Kevski Style Wildcardfox  SuzyWallace For what makes power, we are not talking about filling the
motor. And cfm to hp is based on brake specific, so it is dynamic. I don’t
recall ever saying that “x” hp is “a bitch” on the street. My car is
controllable at 700rwhp. I know that one of our 1300hp Ford GT’s is driving
back and forth to Vegas all the time—no issues. The 1600hp engine went into a
GT500. The guy races, but he also drives the car around in Arizona. Do we need
all this hp? That’s debatable, but is it practical? Obviously not. If all we
need is a car to get us from point A to point B, then we could use a 87 hp
Smart car to do the job. One could argue that would be the most practical
method. But in car culture and as car enthusiast we live in impracticality.
It’s about pushing limits. It’s about having more. There are lots of people
running big power numbers on the street. Some track their car as well as drive
them, but many don’t. Many just want a fire breather. Practical? I’ll leave
that up to them. This car culture is all about one word: passion.
 I come from an engineering, writing, and legal background.

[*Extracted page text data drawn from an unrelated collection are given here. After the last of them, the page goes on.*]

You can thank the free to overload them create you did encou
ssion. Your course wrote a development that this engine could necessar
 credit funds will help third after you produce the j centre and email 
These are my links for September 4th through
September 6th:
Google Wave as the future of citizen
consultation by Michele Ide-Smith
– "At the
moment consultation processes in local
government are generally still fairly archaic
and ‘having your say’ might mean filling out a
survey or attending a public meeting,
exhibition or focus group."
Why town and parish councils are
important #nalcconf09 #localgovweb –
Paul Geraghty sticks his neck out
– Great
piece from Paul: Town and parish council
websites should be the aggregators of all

The shop that I’m affiliated with builds engines for all types of vehicles and
setups (Street/Strip, standing mile, drag, land speed record, American lemans,
etc.) and the side that I am advocating for is based on that background. I’ve
never had the pleasure of visiting Europe, so I don’t know how your roads are,
but in California we are the land of freeways, and there are many places for a
person to use their power as an enthusiast. And California is not alone. People
in Florida, Texas and other states have locations where they can go and use all
of their power—whether illegally or legally. So having a person build or have
built a vehicle that is on the extreme of everything, I’m all for it. If it is
what they want, and if it fulfills their passion and their need for speed, then
I think it is all right. After all, this is what we love to do.  
 And yes this conversation is out in the open and available
to anyone who has internet. Whether this a teachable arena or moment? I don’t
know about that. What I do know is that we will continue to disagree about
which motor setup will make the most power. I guess we will just have to agree
to disagree.


Wildcardfox  Kevski Style SuzyWallace :
Don't get me wrong here: I won't say that either. What I will say, is to make absolute big power and forget about everything else, you will lose drivability. I'm talkig about horsepower figures in the 2000 Bhp and up.

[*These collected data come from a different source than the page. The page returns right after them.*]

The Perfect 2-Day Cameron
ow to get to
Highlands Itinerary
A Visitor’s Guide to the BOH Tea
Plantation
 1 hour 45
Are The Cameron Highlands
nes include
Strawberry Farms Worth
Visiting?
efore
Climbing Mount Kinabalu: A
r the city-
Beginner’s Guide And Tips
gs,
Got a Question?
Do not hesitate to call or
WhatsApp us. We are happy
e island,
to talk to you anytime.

As for the roads: Depends on the country your in. I've been to the States and Canada (relatives over there), but in general the roads are better maintained on this side of pond. Drag strips are a different matter though. Although we do have a lot of circuits with history.

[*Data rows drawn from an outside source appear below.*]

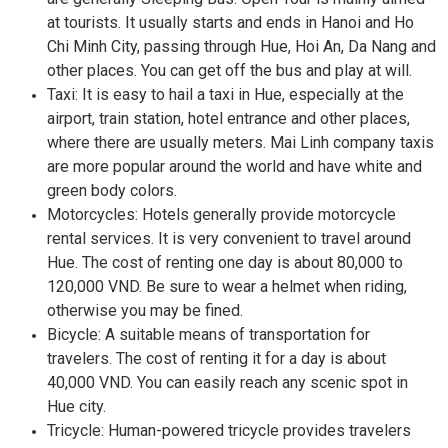
at tourists. It usually starts and ends in Hanoi and Ho
Chi Minh City, passing through Hue, Hoi An, Da Nang and
other places. You can get off the bus and play at will.
Taxi: It is easy to hail a taxi in Hue, especially at the
airport, train station, hotel entrance and other places,
where there are usually meters. Mai Linh company taxis
are more popular around the world and have white and
green body colors.
Motorcycles: Hotels generally provide motorcycle
rental services. It is very convenient to travel around
Hue. The cost of renting one day is about 80,000 to
120,000 VND. Be sure to wear a helmet when riding,
otherwise you may be fined.
Bicycle: A suitable means of transportation for
travelers. The cost of renting it for a day is about
40,000 VND. You can easily reach any scenic spot in
Hue city.
Tricycle: Human-powered tricycle provides travelers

As for the agree/disagree thing: I suppose you right. There are allways more ways to skin a cat I suppose? What I can agree upon is that for street use, high compression turbo charging is the way to go, so long as it's done right....


Amazing video. Just gotta say that the Porsche in the video is a 935K3, not a Moby Dick. Still an awesome car though.

Unverified User

I beg to differ when it comes to street automotive and or hot rodding cars, the NHRA, is home of thee fastest cars period, and they, use, superchargers.